Personal information
- Full name: Karim Ben Haddaoui
- Date of birth: 24 March 1971 (age 55)
- Position: Forward

Senior career*
- Years: Team / Apps / (Gls)
- 1991–1994: BK Avarta
- 1994–1996: B.93
- 1996: Torquay United F.C.
- 1996: FinnPa
- 1997: Guangzhou Apollo
- 1998: PK-35
- 1997–1998: Hvidovre IF

= Riffi Haddaoui =

Danish footballer (born 1971)

Riffi Haddaoui (born 24 March 1971) is a Danish former football player. He played for a number of Danish clubs, most notably Boldklubben 1893 (B 93) in the Danish Superliga, as well as a number of foreign clubs (Sweden: Kiruna FF, England: Torquay United, Finland: Finnpa, China: Guangzhou Apollo, Norway: SK Gjøvik-Lyn).

==Playing career==
Haddaoui started his career playing for Danish 1st Division side Avarta, where he attracted the attention of Danish Superliga clubs FC Copenhagen and Lyngby FC. He was loaned out from Avarta to FC Copenhagen's 1993 UEFA Intertoto Cup campaign and Lyngby's 1994 UEFA Intertoto Cup campaign but he ended up permanently joining rival 1st Division club B 93 in September 1994. He had a few training sessions with Scottish First Division side Airdrie in December 1995, but could not agree personally on terms, and he eventually rejoined Avarta in the 1st Division. In March 1996, Haddaoui joined English 3rd Division club Torquay United on loan. He made two appearances as a substitute in his month at the club, before moving to Finnish club FinnPa for the rest of the season.

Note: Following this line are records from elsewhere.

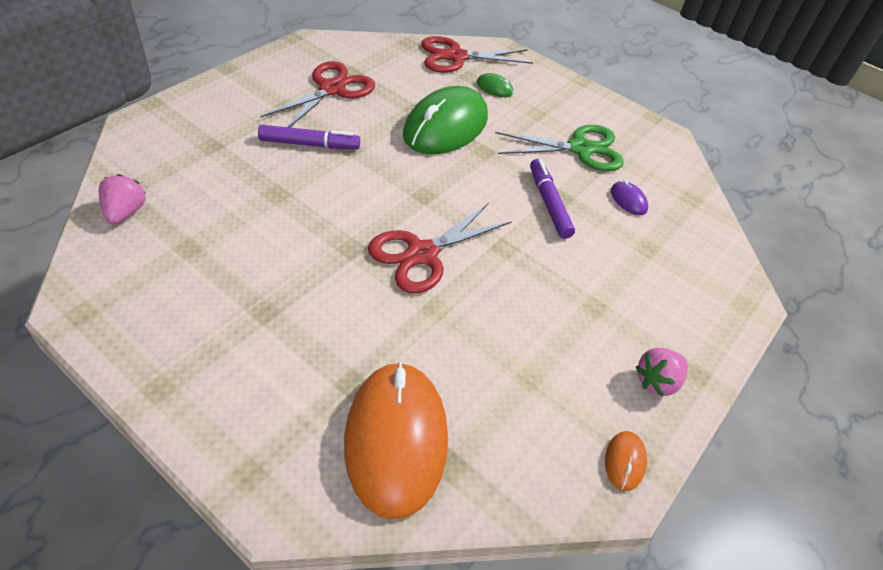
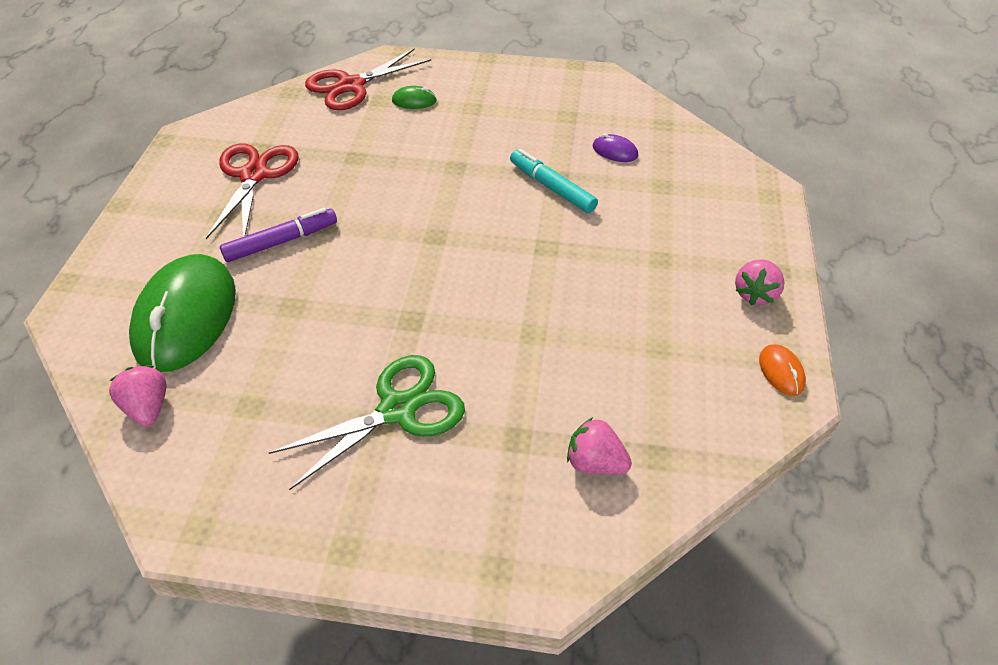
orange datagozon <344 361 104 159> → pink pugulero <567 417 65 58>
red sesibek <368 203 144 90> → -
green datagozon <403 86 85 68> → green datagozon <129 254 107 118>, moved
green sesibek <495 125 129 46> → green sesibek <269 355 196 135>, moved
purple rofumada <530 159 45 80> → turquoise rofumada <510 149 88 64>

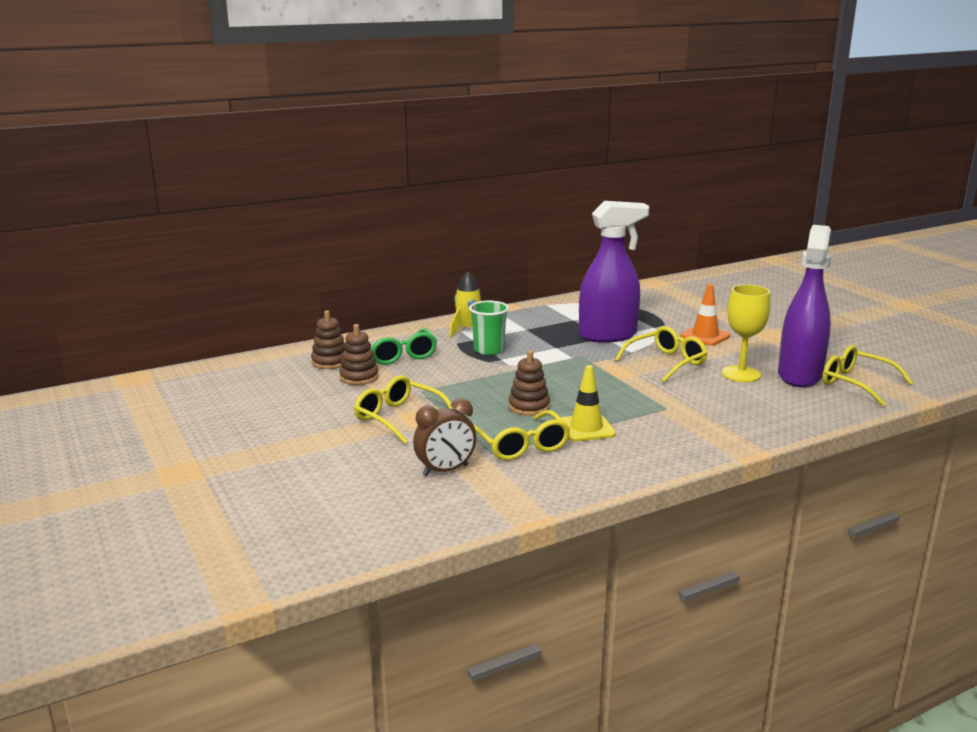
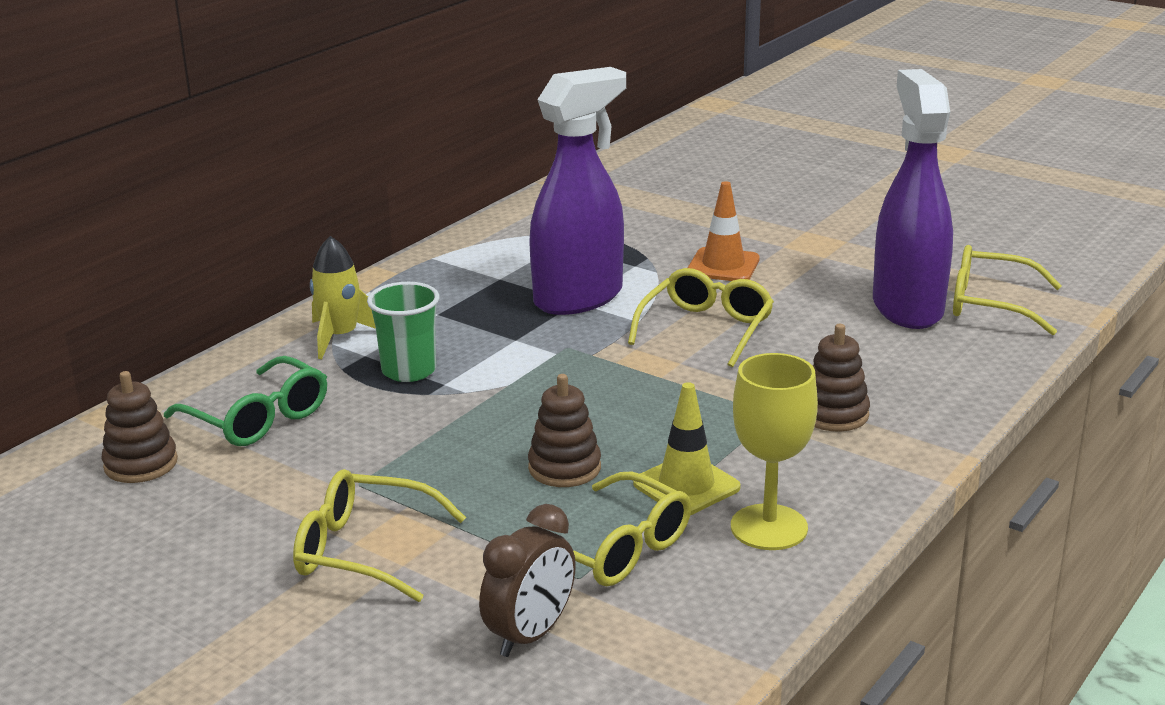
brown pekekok <339 324 40 61> → brown pekekok <812 324 58 108>, moved
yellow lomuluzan <722 284 48 98> → yellow lomuluzan <731 353 87 197>, moved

After a successful season in Finland, where Haddaoui finished as the league's second highest goalscorer, he moved to Chinese Jia-A League side Guangzhou Apollo on a 10-month contract in February 1997. He returned to Denmark in August 1997, following reports of cultural shock and poor living from Haddaoui and Danish teammate Kim Rasmussen. Haddaoui joined Hvidovre IF in the Danish 1st Division and after making 10 goals, he joined the Norwegian Club Gjøvik Lyn. He then moved back to B 93, who had won promotion to the Danish Superliga, and Haddaoui scored a single goal in the 1998-99 Superliga season. His single goal was not enough, as B 93 were relegated following their single season in the Superliga. In the same season, he won the topscorer prize in the Danish indoor championship for superleague clubs called BT cup.

Haddaoui joined Copenhagen rivals HIK in the 1st Division in 1999 and played for 2 1/2 seasons, making an impressive 48 goals. He was still playing part-time for HIK in the Danish 2nd Division in the 2001–02 season, while working as a web consultant for webmagazine Ingeniøren.
Riffi, since 2011, is the founder of VI Elsker 90'erne, a big festival caravan in 12 cities in Denmark and Sweden.